Easter Celebration, Its Significance to Mankind

Easter is undoubtedly the foundation of Christianity and its significance is that of ultimate sacrifice. According to the Christian Broadcasting Network (CBN), “The best way to understand the real meaning of Easter would be from Jesus, in His three words … the new covenant.”

Easter is the celebration of rebirth from sin and death. The heart of Easter lies in Jesus’s words, “the new covenant between God and His people.”

Easter is often linked to the Jewish Passover by much of its symbolism, as well as by its position in the calendar. In most European languages the feast called Easter in English is termed by the words for passover in those languages and in the older English versions of the Bible the term Easter was the term used to translate passover.

Passover and the New Covenant
To put this new covenant in context we must go down at history to link the two. Long before Jesus was born, God made other covenants with His people (the Israelites) – some to multiply them, some to bless them, and some to give them land.
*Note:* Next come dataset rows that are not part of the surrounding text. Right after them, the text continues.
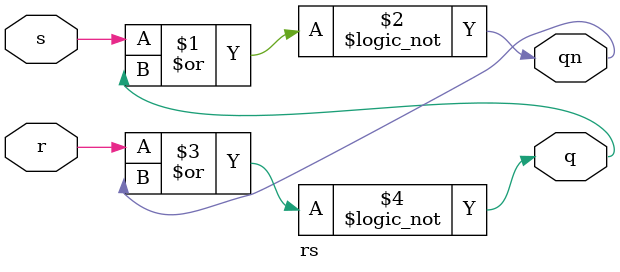
<source format=sv>
`timescale 1ns / 1ps

module rs(
    input r,
    input s,
    output q,
    output qn
    );
    
    assign qn = !(s | q);
    assign q = !(r | qn);
    endmodule

</source>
All along the way, God required believers to recognize their sinful nature, confess their sins, ask for forgiveness for their sins, and offer specific animals to the priests as sacrifices for their sins.

Their religious observance of Passover included sacrificing unblemished lambs, just as the Israelites had done when they painted their doorposts with the lambs’ blood the actual night of Passover – when Moses led God’s people out of Egypt (Exodus 12:11-13).
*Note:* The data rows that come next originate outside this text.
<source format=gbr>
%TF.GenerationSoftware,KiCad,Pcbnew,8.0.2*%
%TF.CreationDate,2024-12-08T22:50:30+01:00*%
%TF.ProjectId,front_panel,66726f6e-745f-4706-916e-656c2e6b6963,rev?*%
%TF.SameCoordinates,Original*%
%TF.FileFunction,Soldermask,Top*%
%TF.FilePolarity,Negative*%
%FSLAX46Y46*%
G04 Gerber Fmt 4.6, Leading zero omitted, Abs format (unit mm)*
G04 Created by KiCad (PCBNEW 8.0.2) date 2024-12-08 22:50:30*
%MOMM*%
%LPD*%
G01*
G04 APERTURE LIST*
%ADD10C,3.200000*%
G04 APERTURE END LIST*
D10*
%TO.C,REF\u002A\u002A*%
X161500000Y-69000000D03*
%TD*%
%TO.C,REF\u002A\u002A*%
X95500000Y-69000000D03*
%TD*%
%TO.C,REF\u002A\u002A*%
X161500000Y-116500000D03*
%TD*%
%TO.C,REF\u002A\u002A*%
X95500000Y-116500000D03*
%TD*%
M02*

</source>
The sacrificial lamb was a significant part of sparing the lives of the Isrealites on Passover as well as in future remembrances of the event. God gave Moses and Aaron specific instructions on how to honor God with annual Passover celebrations. Lamb was the pinnacle of the Passover meal (and still is).
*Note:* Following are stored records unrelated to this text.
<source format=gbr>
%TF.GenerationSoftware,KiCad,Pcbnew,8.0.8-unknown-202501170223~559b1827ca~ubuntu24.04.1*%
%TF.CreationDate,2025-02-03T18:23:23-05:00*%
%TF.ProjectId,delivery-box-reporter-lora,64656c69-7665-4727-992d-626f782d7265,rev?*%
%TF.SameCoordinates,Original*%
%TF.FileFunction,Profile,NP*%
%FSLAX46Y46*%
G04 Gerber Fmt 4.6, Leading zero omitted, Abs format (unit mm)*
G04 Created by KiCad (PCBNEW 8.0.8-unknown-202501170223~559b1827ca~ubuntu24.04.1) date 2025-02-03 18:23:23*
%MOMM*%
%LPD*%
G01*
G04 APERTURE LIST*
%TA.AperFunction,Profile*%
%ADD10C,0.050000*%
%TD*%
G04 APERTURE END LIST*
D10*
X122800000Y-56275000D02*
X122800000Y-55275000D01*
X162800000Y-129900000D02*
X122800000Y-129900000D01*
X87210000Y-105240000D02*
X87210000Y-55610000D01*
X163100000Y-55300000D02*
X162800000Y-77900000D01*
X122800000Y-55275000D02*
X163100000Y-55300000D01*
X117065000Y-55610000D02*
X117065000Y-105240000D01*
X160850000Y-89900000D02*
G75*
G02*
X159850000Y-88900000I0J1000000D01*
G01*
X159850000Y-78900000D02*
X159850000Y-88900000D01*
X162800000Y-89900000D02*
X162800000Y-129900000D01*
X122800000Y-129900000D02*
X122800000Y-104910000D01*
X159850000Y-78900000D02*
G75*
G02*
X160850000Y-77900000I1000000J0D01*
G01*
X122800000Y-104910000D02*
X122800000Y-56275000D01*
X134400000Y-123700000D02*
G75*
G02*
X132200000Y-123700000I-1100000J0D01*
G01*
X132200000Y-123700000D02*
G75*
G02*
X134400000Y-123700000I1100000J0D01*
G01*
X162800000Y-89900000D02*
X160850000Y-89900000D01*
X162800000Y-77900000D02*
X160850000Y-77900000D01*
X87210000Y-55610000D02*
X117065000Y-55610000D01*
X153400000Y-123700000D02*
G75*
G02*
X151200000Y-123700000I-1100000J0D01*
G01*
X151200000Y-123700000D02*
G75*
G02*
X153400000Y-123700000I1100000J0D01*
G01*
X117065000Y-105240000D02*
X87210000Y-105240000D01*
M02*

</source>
The lambs were to be without blemish and even lived with the families for several days before they were sacrificed, adding to the understanding that the ultimate sacrifice was close to the hearts of those whose sins were atoned for.

Easter and Passover have a special relationship for many reasons. Jesus became the “lamb without blemish” as he sacrificed his life for the sins of all who believe in him – to bring them into right relationship with the Father. (Luke 22:14-20)

Just as the Israelites celebrate freedom from their slavery to the Egyptians as they celebrate Passover, Christians celebrate the victory over sin and death signified in Jesus’ death and resurrection.

Jesus said the new covenant between God and his people was “an agreement confirmed with my blood, which is poured out as a sacrifice for you.” It was no coincidence that Jesus gave up his life for all at the time of Passover. It was the appointed time, chosen by the Father.

This today in the lives of millions of Christians, signifies honoring and recognizing Jesus Christ’s resurrection from the dead, and His glorious promises of eternal life for all who believe in Him and mankind.